Dr. Colin Prentice is the author or co-author of about 150 scientific papers which all contribute to the same central objectives: the recognition of the terrestrial biosphere as an essential, interactive part of the Earth system, and a better understanding of its link with the global climate changes, past or future. Dr. Prentice has played a decisive role in designing numerical models that can simulate the global evolution of the terrestrial ecosystems including the carbon exchanges and their link with climate, the water and nitrogen cycling, the water and energy exchanges between the vegetation and the atmosphere, and the dynamics of vegetation systems. He has been using global and regional analysis of past an present data to test and validate his models, which have also been applied to investigate future climate change scenarios. Dr. Colin Prentice has contributed actively to the recent IPCC report in which he has been a Convening Lead Author.
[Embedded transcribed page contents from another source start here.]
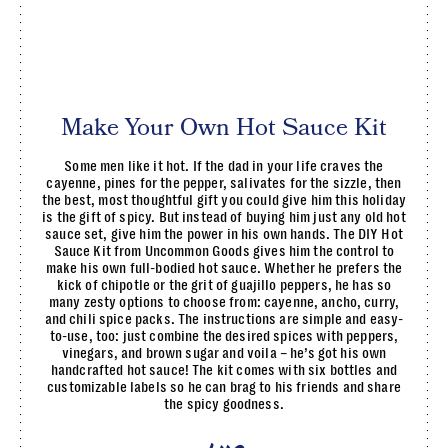
Make Your Own Hot Sauce Kit
Some men like it hot. If the dad in your life craves the
cayenne, pines for the pepper, salivates for the sizzle, then
the best, most thoughtful gift you could give him this holiday
is the gift of spicy. But instead of buying him just any old hot
sauce set, give him the power in his own hands. The DIY Hot
Sauce Kit from Uncommon Goods gives him the control to
make his own full-bodied hot sauce. Whether he prefers the
kick of chipotle or the grit of guajillo peppers, he has so
many zesty options to choose from: cayenne, ancho, curry,
and chili spice packs. The instructions are simple and easy-
to-use, too: just combine the desired spices with peppers,
vinegars, and brown sugar and voila – he’s got his own
handcrafted hot sauce! The kit comes with six bottles and
customizable labels so he can brag to his friends and share
the spicy goodness.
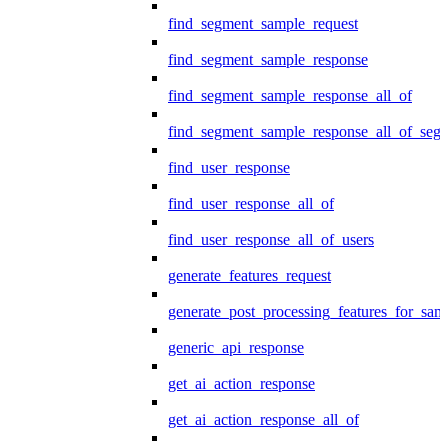
find_segment_sample_request
find_segment_sample_response
find_segment_sample_response_all_of
find_segment_sample_response_all_of_seg
find_user_response
find_user_response_all_of
find_user_response_all_of_users
generate_features_request
generate_post_processing_features_for_sa
generic_api_response
get_ai_action_response
get_ai_action_response_all_of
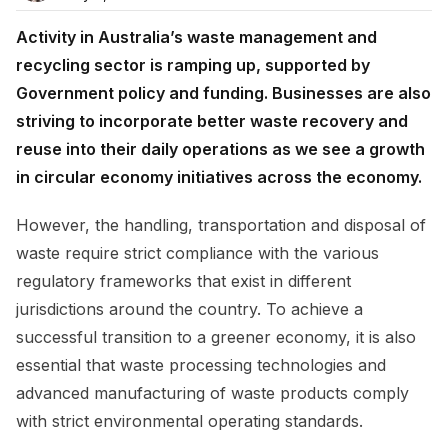
Activity in Australia’s waste management and
recycling sector is ramping up, supported by
Government policy and funding. Businesses are also
striving to incorporate better waste recovery and
reuse into their daily operations as we see a growth
in circular economy initiatives across the economy.
However, the handling, transportation and disposal of
waste require strict compliance with the various
regulatory frameworks that exist in different
jurisdictions around the country. To achieve a
successful transition to a greener economy, it is also
essential that waste processing technologies and
advanced manufacturing of waste products comply
with strict environmental operating standards.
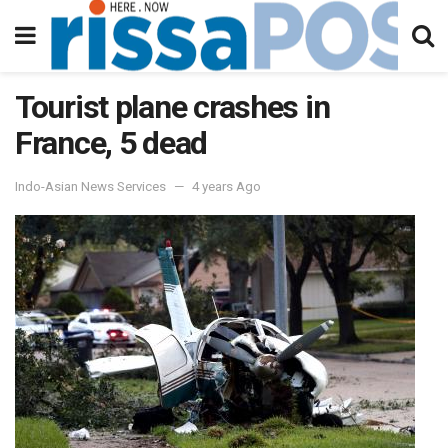
Tourist plane crashes in
France, 5 dead
Indo-Asian News Services
4 years Ago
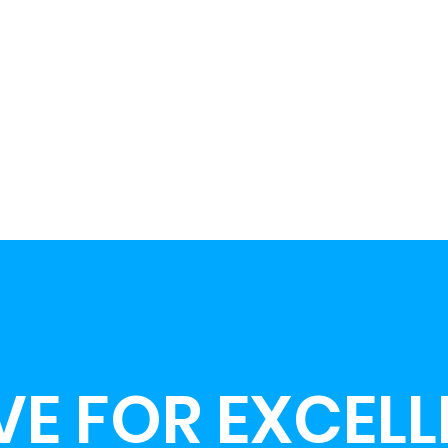
VE FOR EXCEL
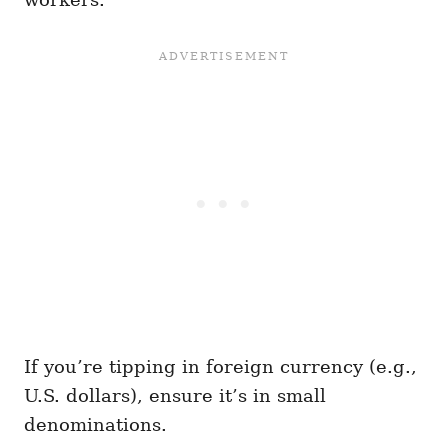
If you’re tipping in foreign currency (e.g.,
U.S. dollars), ensure it’s in small
denominations.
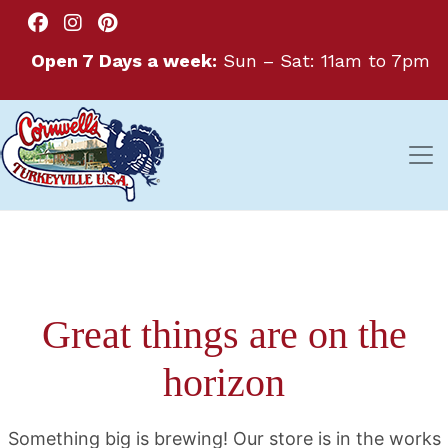
Open 7 Days a week:
Sun – Sat: 11am to 7pm
Great things are on the
horizon
Something big is brewing! Our store is in the works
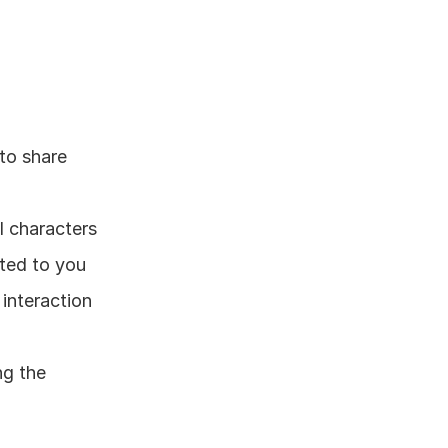
to share 
l characters
cted to you
interaction 
g the 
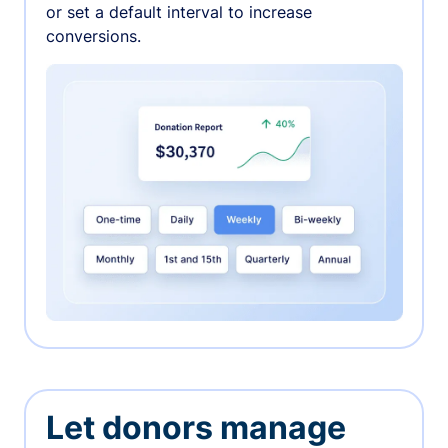
or set a default interval to increase
conversions.
Let donors manage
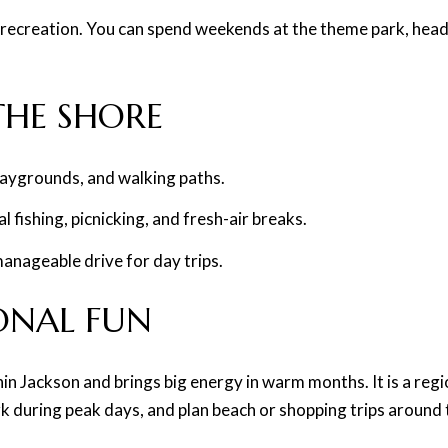
recreation. You can spend weekends at the theme park, head t
 THE SHORE
laygrounds, and walking paths.
 fishing, picnicking, and fresh-air breaks.
manageable drive for day trips.
SONAL FUN
hin Jackson and brings big energy in warm months. It is a re
k during peak days, and plan beach or shopping trips around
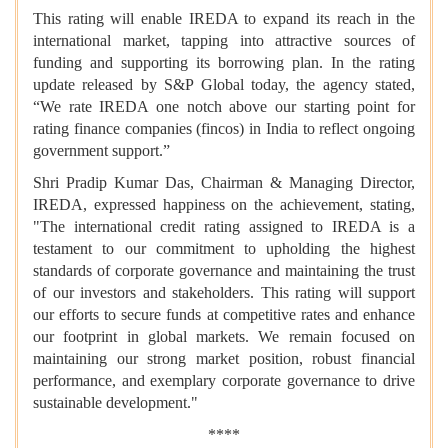
This rating will enable IREDA to expand its reach in the
international market, tapping into attractive sources of
funding and supporting its borrowing plan. In the rating
update released by S&P Global today, the agency stated,
“We rate IREDA one notch above our starting point for
rating finance companies (fincos) in India to reflect ongoing
government support.”
Shri Pradip Kumar Das, Chairman & Managing Director,
IREDA, expressed happiness on the achievement, stating,
"The international credit rating assigned to IREDA is a
testament to our commitment to upholding the highest
standards of corporate governance and maintaining the trust
of our investors and stakeholders. This rating will support
our efforts to secure funds at competitive rates and enhance
our footprint in global markets. We remain focused on
maintaining our strong market position, robust financial
performance, and exemplary corporate governance to drive
sustainable development."
****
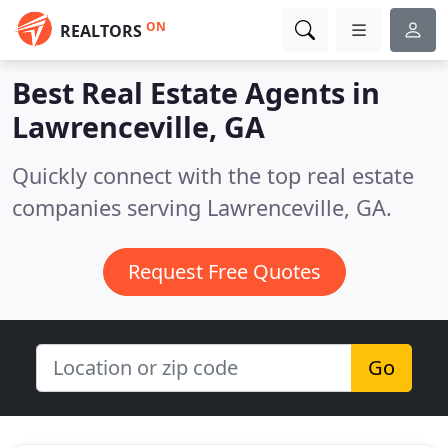
ON
REALTORS
Best Real Estate Agents in
Lawrenceville, GA
Quickly connect with the top real estate
companies serving Lawrenceville, GA.
Request Free Quotes
Go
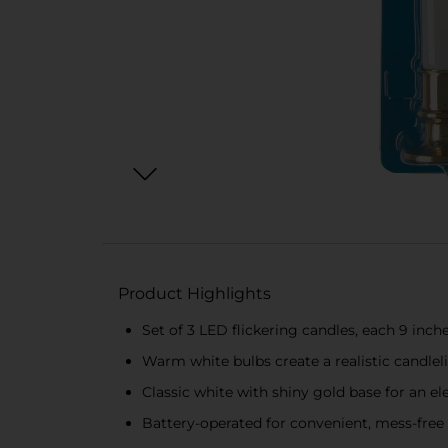
Product Highlights
Set of 3 LED flickering candles, each 9 inche
Warm white bulbs create a realistic candleli
Classic white with shiny gold base for an el
Battery-operated for convenient, mess-free 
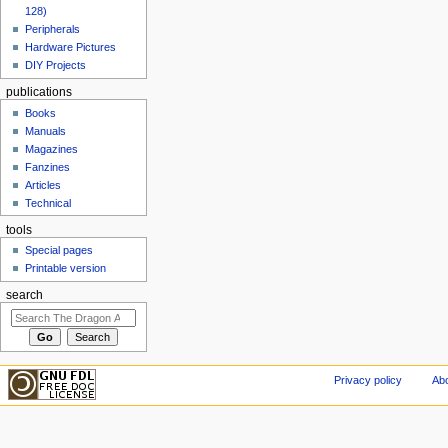
128)
Peripherals
Hardware Pictures
DIY Projects
publications
Books
Manuals
Magazines
Fanzines
Articles
Technical
tools
Special pages
Printable version
search
Privacy policy
Abo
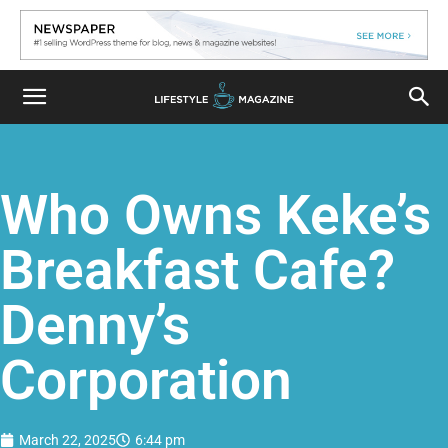
Who Owns Keke’s
Breakfast Cafe?
Denny’s
Corporation
March 22, 2025
6:44 pm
His pioneering work has contributed to develop an active worldwide community, studying issues which are essential to evaluate the amplitude and possible impacts of future climate changes.

Reply
I am a plant ecologist and palaeoecologist by training, with experience in the field working with vegetation and in the laboratory working with pollen grains in sediments…. however, I have always been a theoretician at heart, and interested in new applications of physics and mathematics to ecological problems. My research has ranged over multivariate data analysis, pollen dispersal modelling, vegetation dynamics (including forest succession modelling), palaeoenvironment reconstruction and analysis, and most recently global biosphere modelling, biosphere-atmosphere interactions and the global carbon cycle. I obtained my Ph.D. at Cambridge in 1977 and embarked on a career as an itinerant postdoc in several European countries. Soon after getting my first tenured research position (at Uppsala University in 1988), I moved to become Professor of Plant Ecology at Lund University. Then, in 1997, I was invited to become a founder-director of the new Max Planck Institute for Biogeochemistry in Jena. I am a long-standing member of the IGBP’s Global Analysis, Integration and Modelling task force (GAIM); I have also been deeply involved in the work of the IPCC. My interest in Milankovic’s theory (and, indeed, my involvement with global climate modelling) started when I was invited to join the Co-operative Holocene Mapping Project (COHMAP) almost exactly twenty years ago, and got a further boost when Sweden moved closer to Europe in the late 1980s. My research group is called ‘Global Ecology’, which can also be considered as a branch of geophysics that focuses on the role of the biosphere in the regulation of atmospheric composition and climate.